Damals noch mit der "alten"Skopelitis.
Die fast 9 Stunden Seefahrt ,von Naxos über Iraklia,
Schionoussa, Kato Koufonissi , Epano Koufonssi und Donoussa ,
nach Amorgos(Katapola) waren ein unvergessenes Erlebnis.
Noch heute pflegen wir engen Kontakt zu ehemaligen
Mitreisenden !
Wir fanden in Katapola ,bei
Ankunft 1 Uhr nachts, eine sauberes Quartier bei Sofia(Souvenierladen
am Hafen). Können aber auch die
Rooms Eleni(am Hafeneingang) und
die Pension Titika in Xilokeratidi empfehlen.

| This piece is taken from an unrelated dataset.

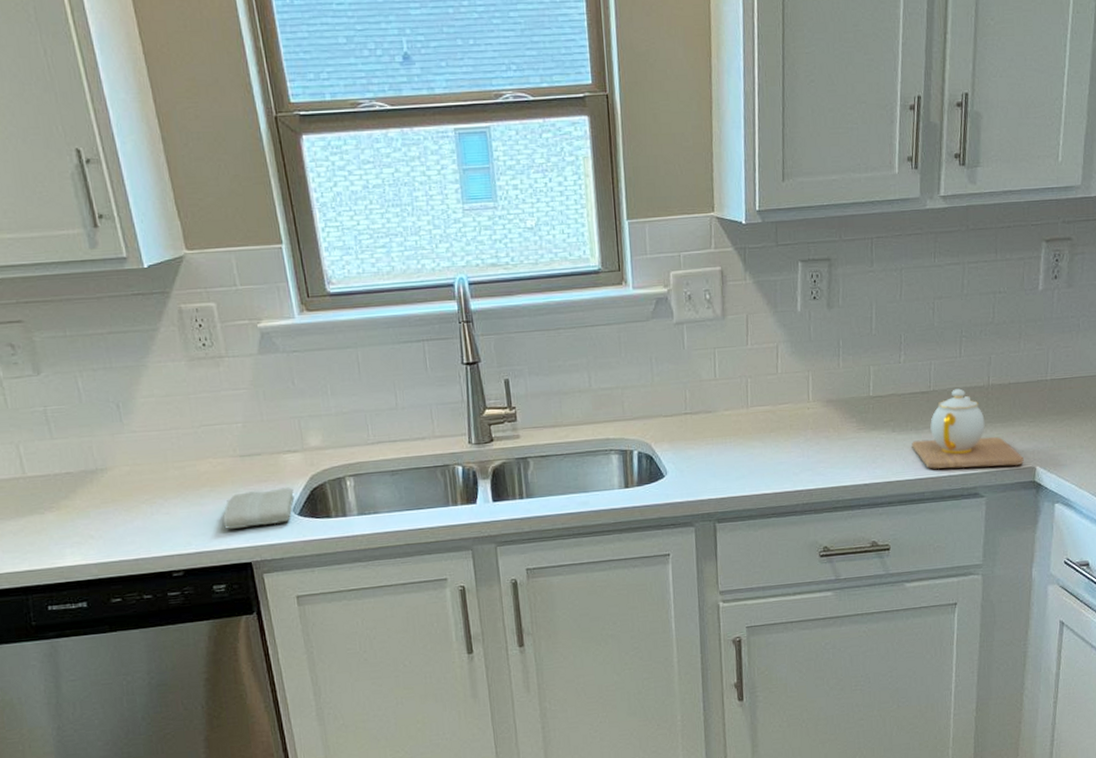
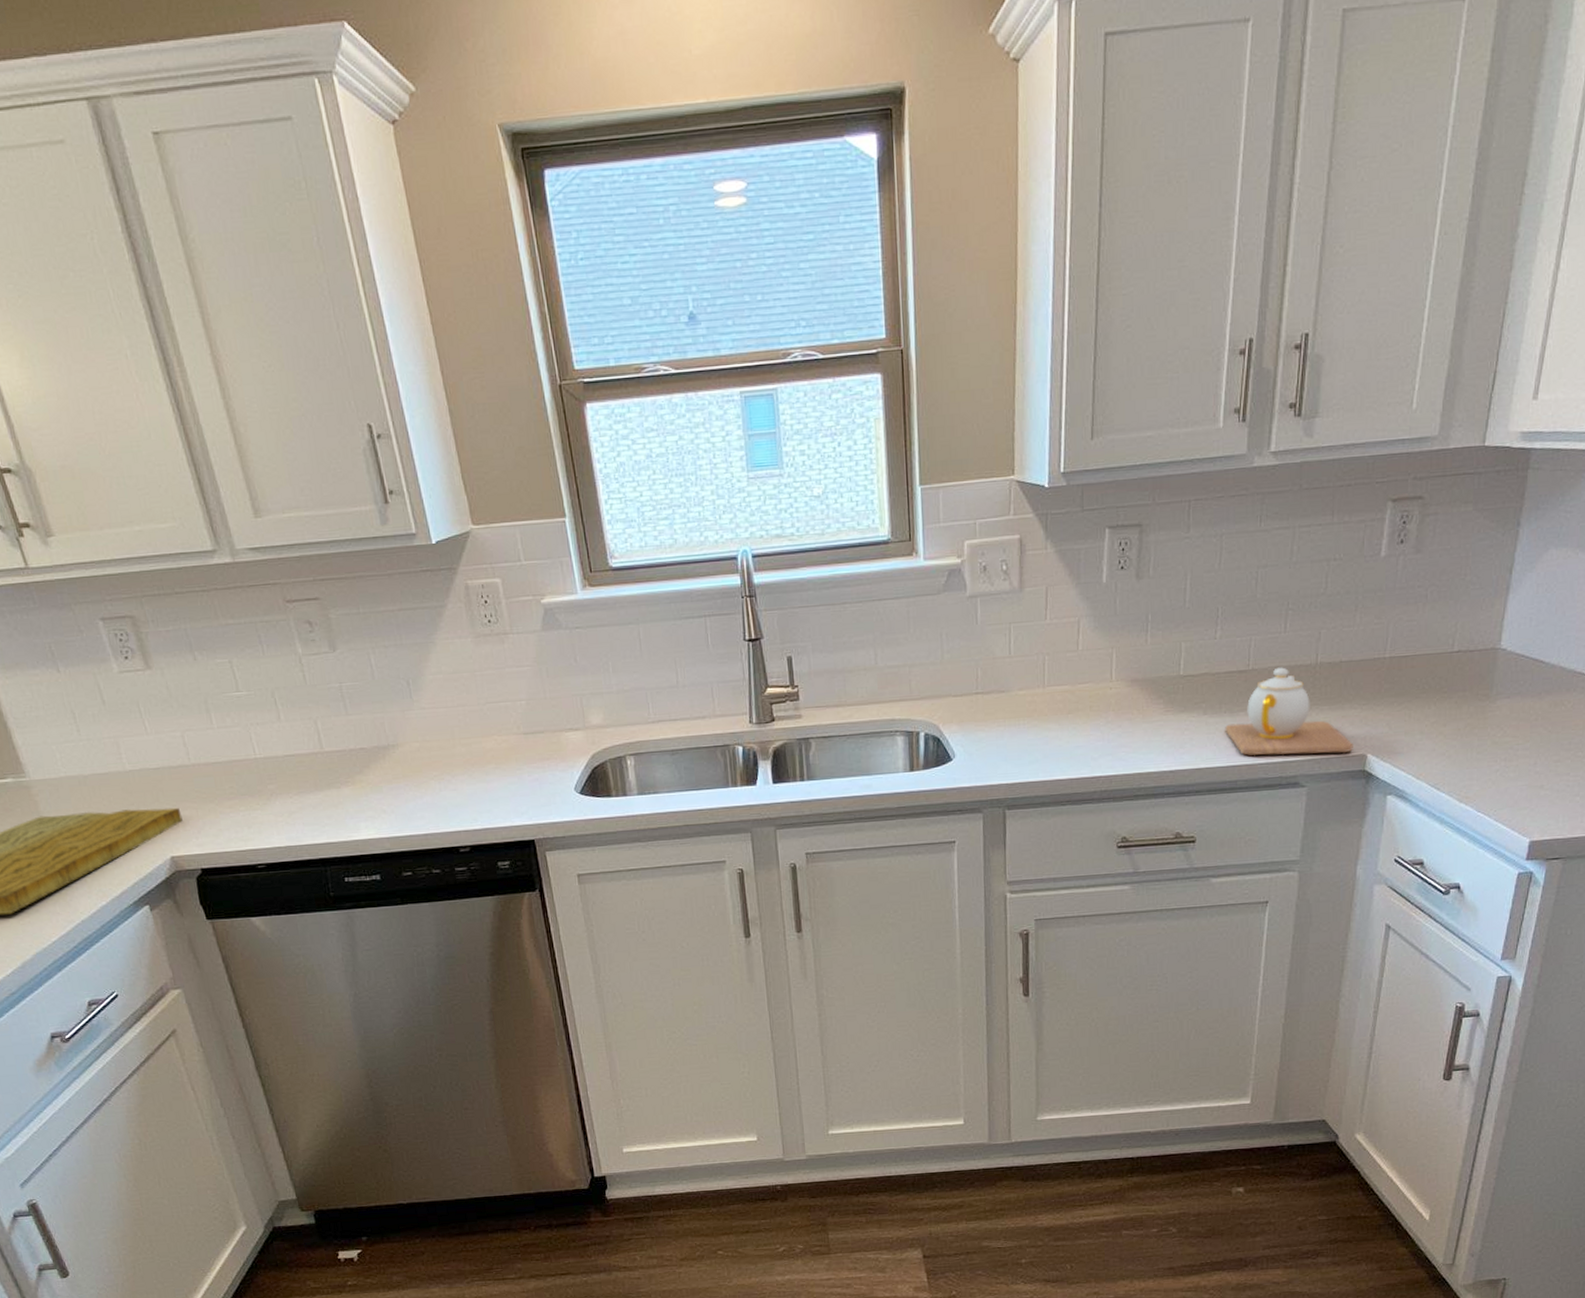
washcloth: present [223,487,295,529] -> none [507,765,576,806]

Damals saßen wir zum Frühstück bei
Minos am Hafen von Katapola und am Abend auf der anderen
Hafenseite(Xilokeratidi)an der "Seemine" ,in der Taverne
Vintzentzos oder Taverne Gavallas und genossen die Ruhe und
die Hafenidylle!
Ob das heute noch so "lauschig"
ist , bleibt zu hoffen !
Die Insel ist ideal zum Wandern
!!! Man findet neben dem zurecht berühmten Kloster
Chosowiotissa , auch andere versteckte Klöster und
Sehenswürdigkeiten!
Stets in wunderbarer "würziger
Natur" !! Gute Busverbindungen nach Langada , Tholaria und
Ormos Ägiali !
Die Orte lassen sich bei schönsten
Wanderungen mit einander verbinden !!
Ausgesprochene "schöne Strände"
findet man auf der Insel nicht . Aber es bieten sich sicher
hier und da seichte "Einstiege in die glasklaren Fluten" !
Wir haben die Insel zu unserer
Lieblingsinsel auserkoren, weil dort noch vieles typisch
war !
Wir waren Mitte-Ende Mai dort und
konnten noch ruhige Tage und Nächte genießen.
Das soll sich wohl in den
Sommermonaten sehr ändern-so hörten wir!